Histologic changes of vascular occlusive disease were identified frequently in eyes with cavernous degeneration. In most cases, there was no correlation between the degree of glaucomatous damage, in those cases in which glaucoma had been diagnosed, and the degree of cavernous degeneration. In no case was there a disruption of the glial surface of the optic disc to suggest retrodisplacement of vitreous or other material through the lamina cribrosa into the postlaminar optic nerve. The finding of large cavernous spaces filled with mucopolysaccharide is consistent with ischemic processes elsewhere in the central nervous system. The most common example is the “lacunae” associated with systemic hypertension. Ischemic damage in the central nervous system is not repaired with the production of extracellular materials, as is found in tissue outside the central nervous system.

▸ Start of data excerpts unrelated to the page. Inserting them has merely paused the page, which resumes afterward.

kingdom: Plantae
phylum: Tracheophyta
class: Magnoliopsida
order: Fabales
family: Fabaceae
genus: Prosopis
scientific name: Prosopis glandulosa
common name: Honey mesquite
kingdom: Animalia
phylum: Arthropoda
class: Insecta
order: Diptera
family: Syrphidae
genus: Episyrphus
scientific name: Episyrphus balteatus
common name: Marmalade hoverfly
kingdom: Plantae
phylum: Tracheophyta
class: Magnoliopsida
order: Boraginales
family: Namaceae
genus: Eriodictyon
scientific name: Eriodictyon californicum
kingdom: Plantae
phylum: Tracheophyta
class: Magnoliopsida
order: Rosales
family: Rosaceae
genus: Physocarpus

The clinical findings correlating with cavernous degeneration have always been elusive. In most cases, attention was drawn to those with prelaminar optic disc changes, assuming that the retrolaminar changes were causally related. Even in the index case described by Schnabel, the visual acuity was preserved at a level of 20/40, despite abnormalities of the optic nerve being present “to the chiasm.” It is possible that this process involves the macular fibers of central vision only late in the course of the disease. In this series, only a small number of patients had records of receiving ophthalmic care. Approximately half of the patients were diagnosed as having glaucoma. Several of the people seeking ophthalmic care had extensive visual loss. There was no specific reference to any unusual appearance of the optic disc out of proportion to the clinical degree of glaucoma or other pathologic change. Extensive cavernous degeneration was found in patients with and without the clinical diagnosis of chronic glaucoma. In those cases in which formal visual fields were available, only generalized, nonspecific constriction was found that was not explained by elevated intraocular pressure or intraocular vaso-occlusive disease.

Cavernous degeneration appears to remain a diagnosis used by the histopathologist for mucopolysaccharide-filled spaces in regions of axonal loss. Perhaps, with more sophisticated imaging, this process could be established antemortem. The likely cause of the pathologic process appears to be slowly progressive vascular occlusion independent of changes in the intraocular pressure.

Helmut Buettner, MD, of the Mayo Clinic, Rochester, Minn, translated the original work by I. Schnabel into English.